=== Begin Enclosure ===

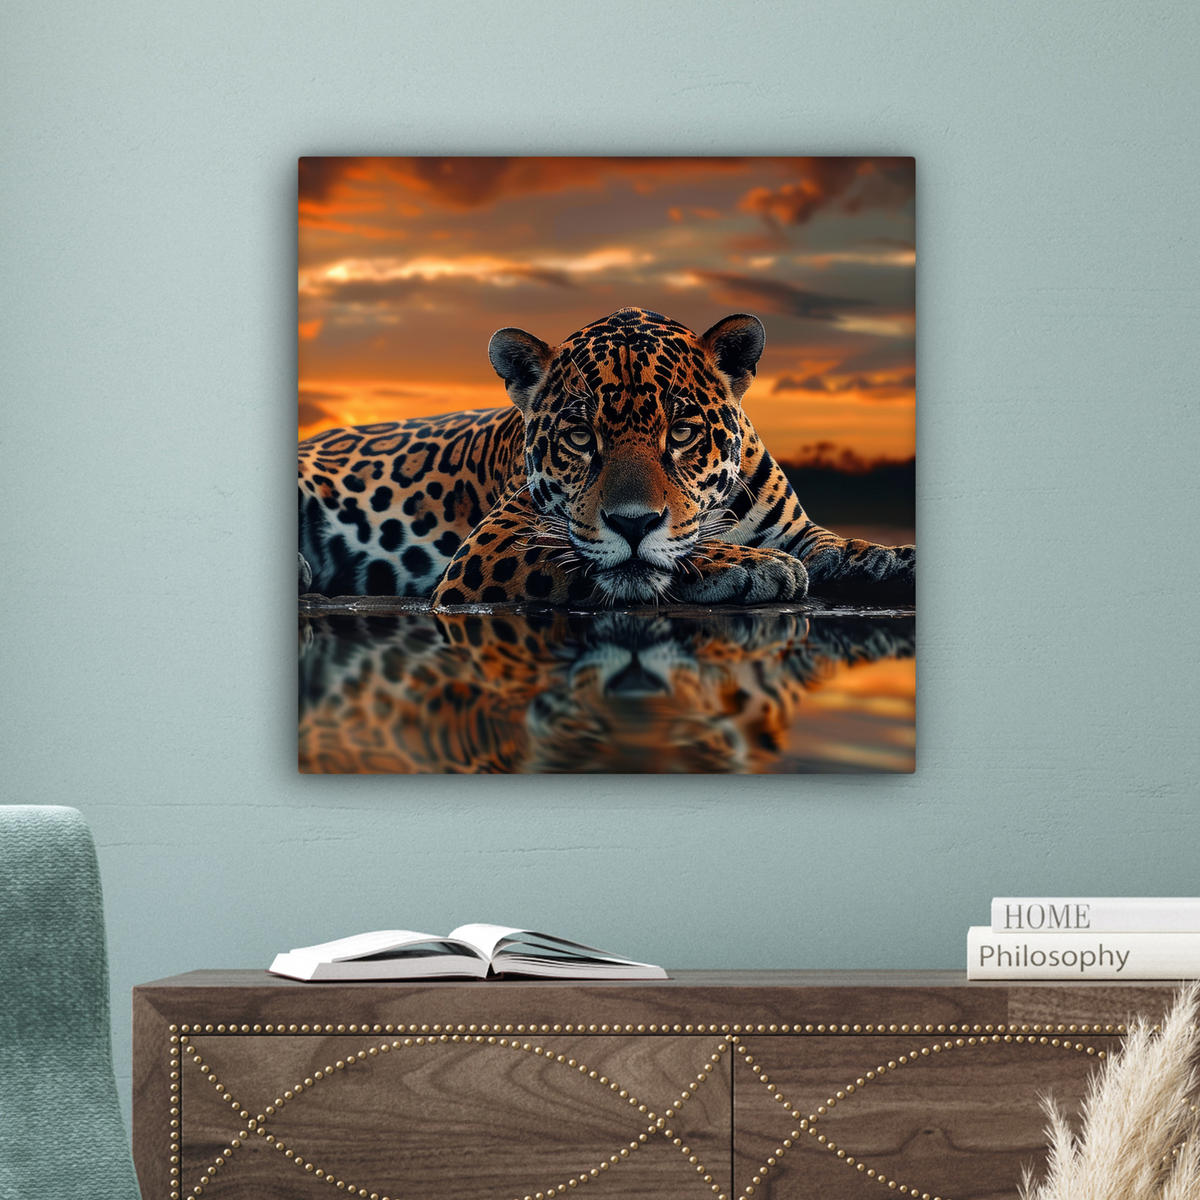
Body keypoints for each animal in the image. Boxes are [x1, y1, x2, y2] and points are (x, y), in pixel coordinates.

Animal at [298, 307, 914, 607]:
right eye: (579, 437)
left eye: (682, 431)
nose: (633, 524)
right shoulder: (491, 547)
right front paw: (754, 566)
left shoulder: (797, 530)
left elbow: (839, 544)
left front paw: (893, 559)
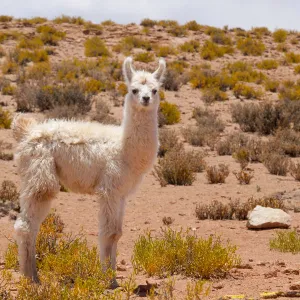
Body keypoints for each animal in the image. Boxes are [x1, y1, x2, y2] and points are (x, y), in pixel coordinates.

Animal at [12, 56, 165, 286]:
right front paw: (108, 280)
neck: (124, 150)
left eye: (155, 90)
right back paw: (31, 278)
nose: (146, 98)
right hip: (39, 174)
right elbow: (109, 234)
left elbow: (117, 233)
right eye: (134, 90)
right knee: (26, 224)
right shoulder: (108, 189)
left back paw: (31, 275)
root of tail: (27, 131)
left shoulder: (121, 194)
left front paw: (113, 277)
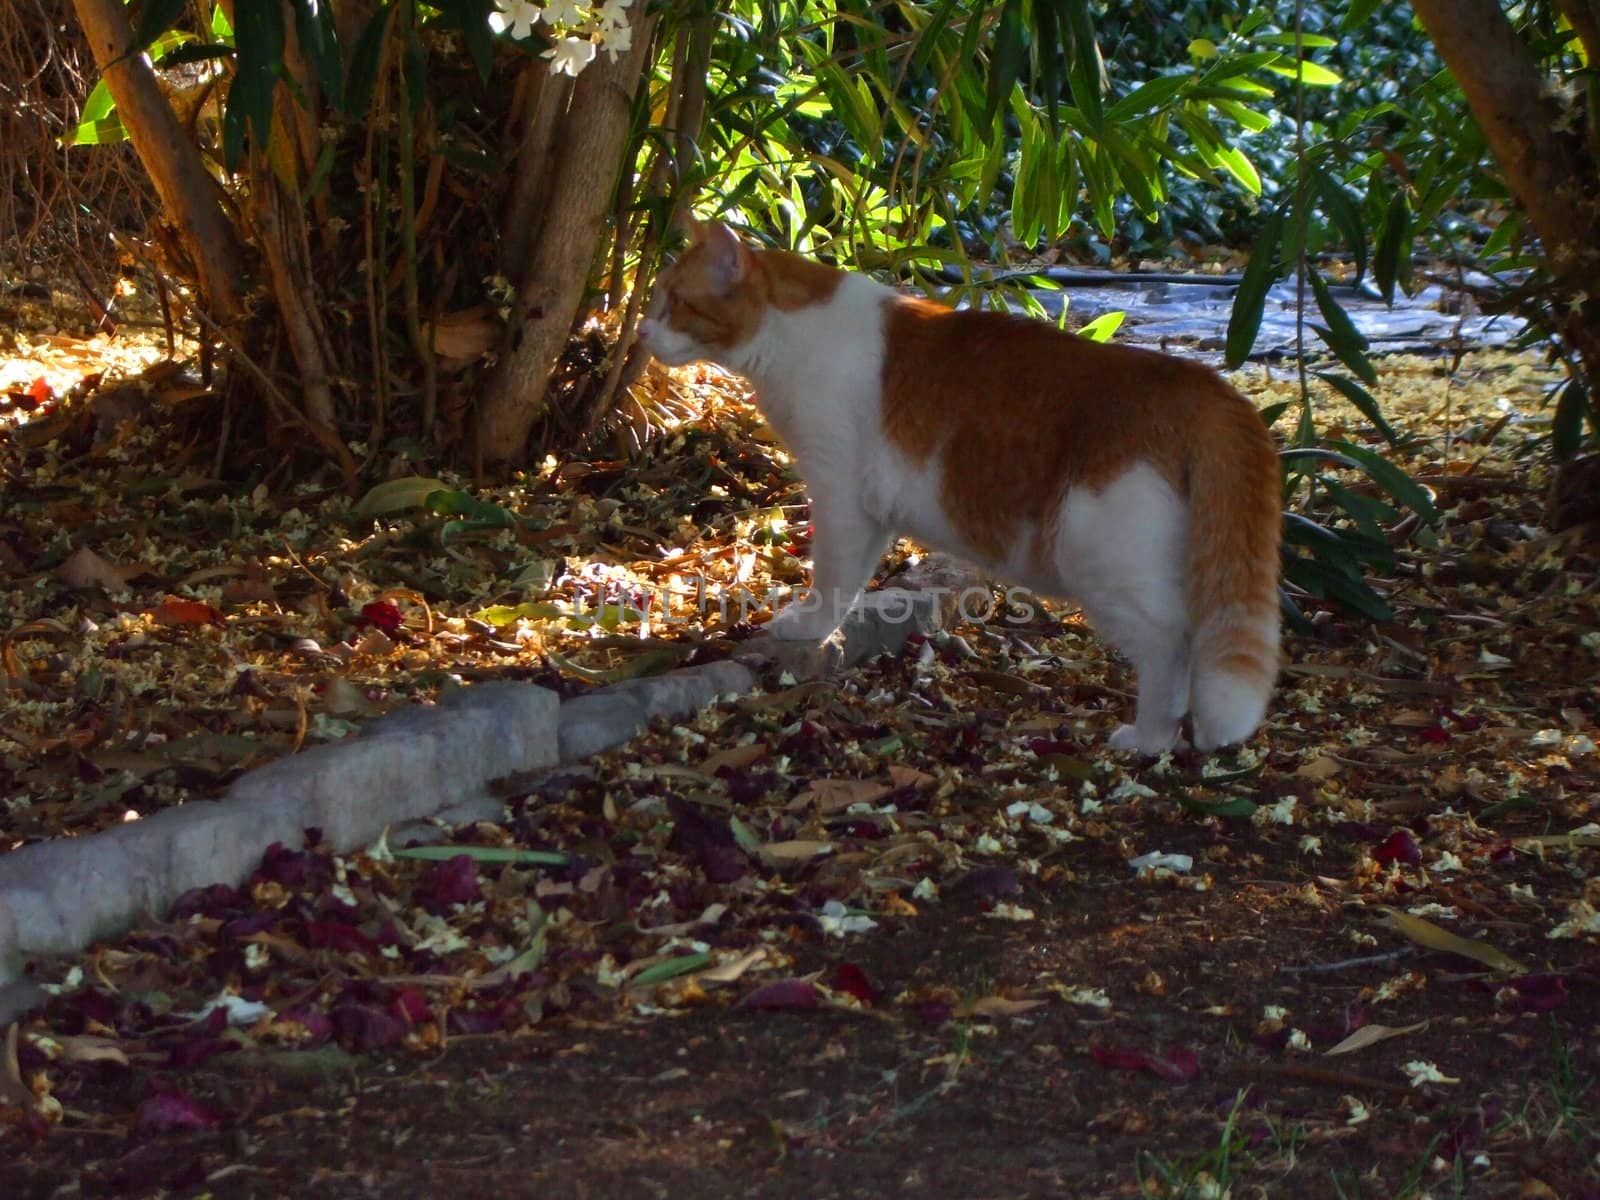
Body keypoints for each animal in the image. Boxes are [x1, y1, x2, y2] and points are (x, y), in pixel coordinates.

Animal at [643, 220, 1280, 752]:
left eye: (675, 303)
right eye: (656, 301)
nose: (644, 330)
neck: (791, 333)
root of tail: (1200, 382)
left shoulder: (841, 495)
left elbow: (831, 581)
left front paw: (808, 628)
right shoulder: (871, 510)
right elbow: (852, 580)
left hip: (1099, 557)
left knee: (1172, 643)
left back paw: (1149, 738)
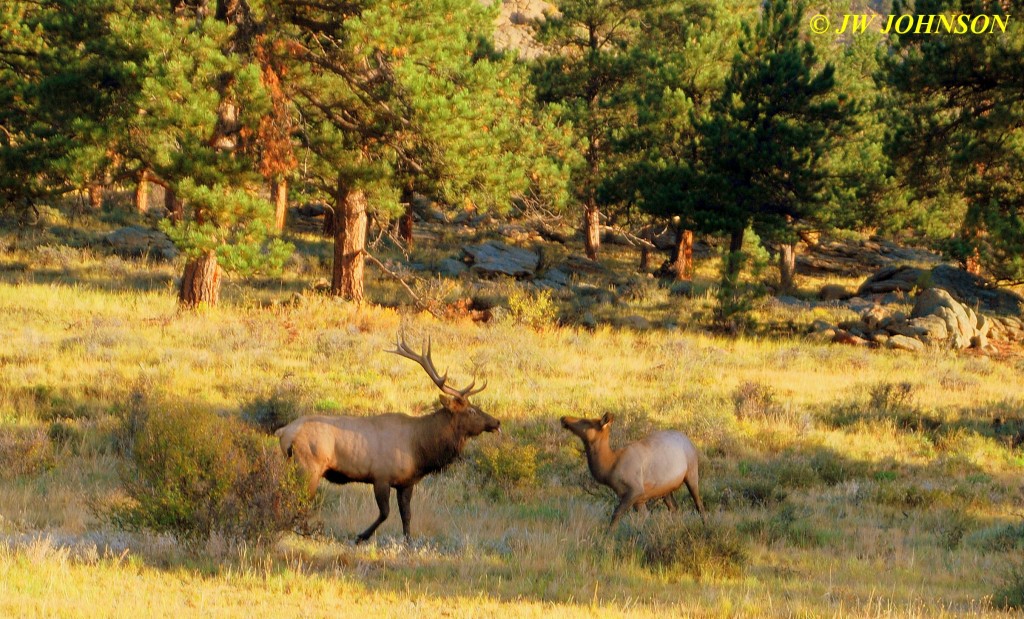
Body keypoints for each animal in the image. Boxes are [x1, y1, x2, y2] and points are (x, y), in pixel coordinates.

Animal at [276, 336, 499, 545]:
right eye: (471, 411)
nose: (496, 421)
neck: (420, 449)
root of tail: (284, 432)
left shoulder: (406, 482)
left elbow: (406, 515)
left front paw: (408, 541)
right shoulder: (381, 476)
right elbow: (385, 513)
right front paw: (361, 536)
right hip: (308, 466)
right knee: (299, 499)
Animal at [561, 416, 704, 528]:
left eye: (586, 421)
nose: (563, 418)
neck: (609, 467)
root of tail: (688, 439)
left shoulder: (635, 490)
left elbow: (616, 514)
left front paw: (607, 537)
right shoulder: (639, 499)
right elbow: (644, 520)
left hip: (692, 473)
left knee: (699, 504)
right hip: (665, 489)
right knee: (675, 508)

=== End Enclosure ===
=== Begin Enclosure ===

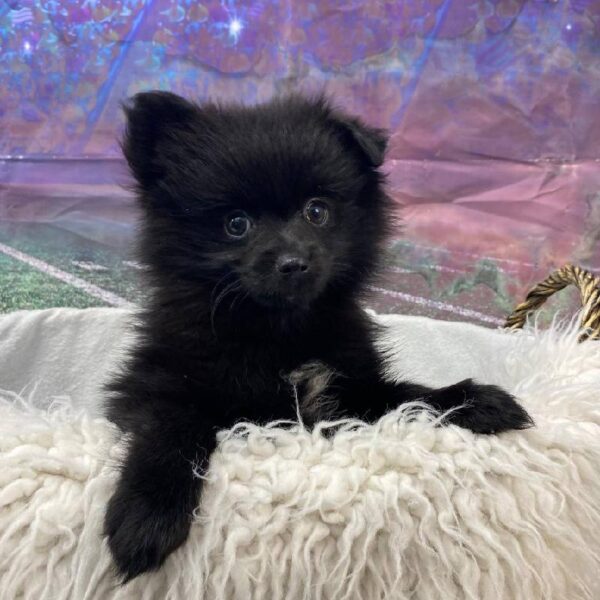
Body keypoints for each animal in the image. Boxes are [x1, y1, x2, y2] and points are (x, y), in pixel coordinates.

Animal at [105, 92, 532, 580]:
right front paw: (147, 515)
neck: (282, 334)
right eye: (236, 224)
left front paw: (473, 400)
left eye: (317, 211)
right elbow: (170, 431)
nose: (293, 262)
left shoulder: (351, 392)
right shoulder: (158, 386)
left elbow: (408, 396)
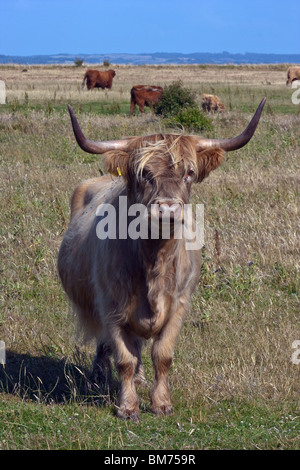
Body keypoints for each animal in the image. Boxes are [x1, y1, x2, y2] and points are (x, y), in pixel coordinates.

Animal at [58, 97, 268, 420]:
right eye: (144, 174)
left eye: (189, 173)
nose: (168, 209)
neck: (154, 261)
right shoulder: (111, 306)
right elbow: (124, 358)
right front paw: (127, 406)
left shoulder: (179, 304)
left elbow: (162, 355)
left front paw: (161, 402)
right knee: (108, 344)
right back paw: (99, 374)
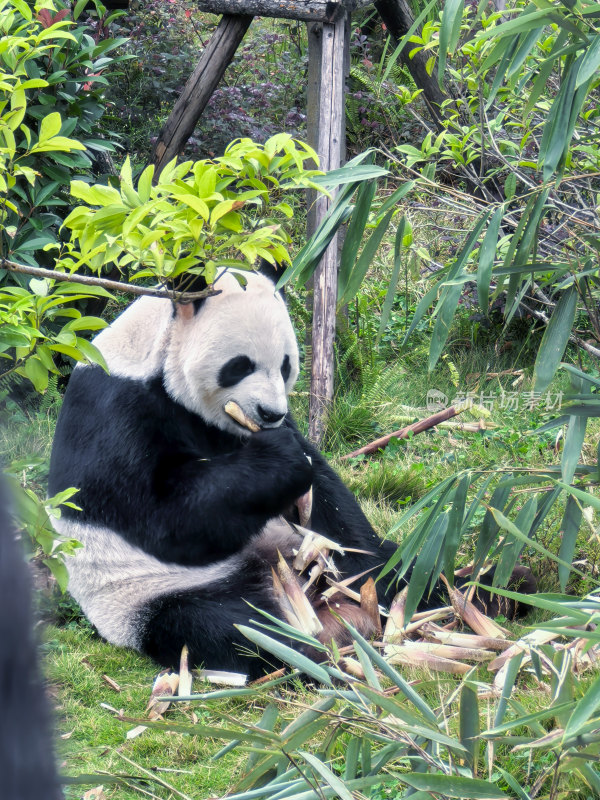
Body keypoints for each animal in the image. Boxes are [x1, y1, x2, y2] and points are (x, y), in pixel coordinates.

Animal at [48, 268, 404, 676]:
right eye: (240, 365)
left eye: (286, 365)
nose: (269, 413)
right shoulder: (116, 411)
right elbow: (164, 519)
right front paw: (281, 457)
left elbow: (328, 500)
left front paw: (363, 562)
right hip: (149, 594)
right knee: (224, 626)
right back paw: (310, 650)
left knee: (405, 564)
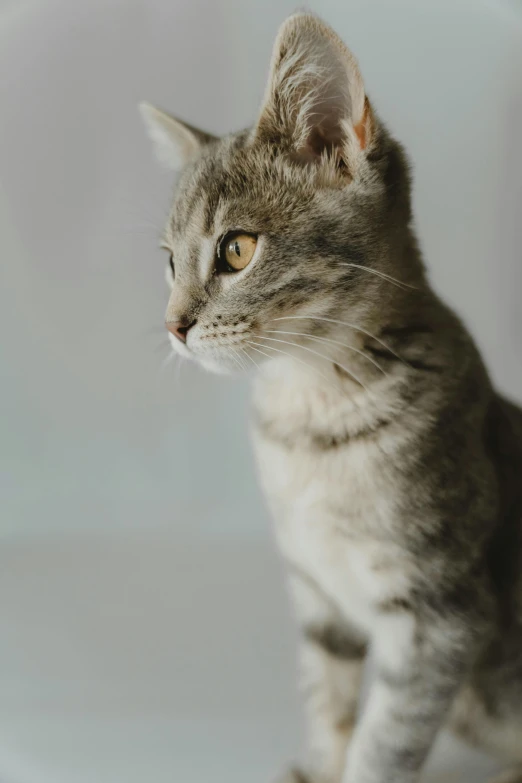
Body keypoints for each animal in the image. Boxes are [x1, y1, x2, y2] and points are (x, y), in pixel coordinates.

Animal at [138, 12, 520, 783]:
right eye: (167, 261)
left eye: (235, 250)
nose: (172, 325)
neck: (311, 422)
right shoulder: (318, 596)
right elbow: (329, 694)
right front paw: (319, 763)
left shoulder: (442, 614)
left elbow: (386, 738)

=== End Enclosure ===

### PROMPT
Looking through the data above, copy out each line in which the string "back" occurs.

### EXERCISE ANSWER
right back paw: (31, 278)
left back paw: (31, 275)
left back paw: (1149, 738)
right back paw: (99, 374)
right back paw: (310, 650)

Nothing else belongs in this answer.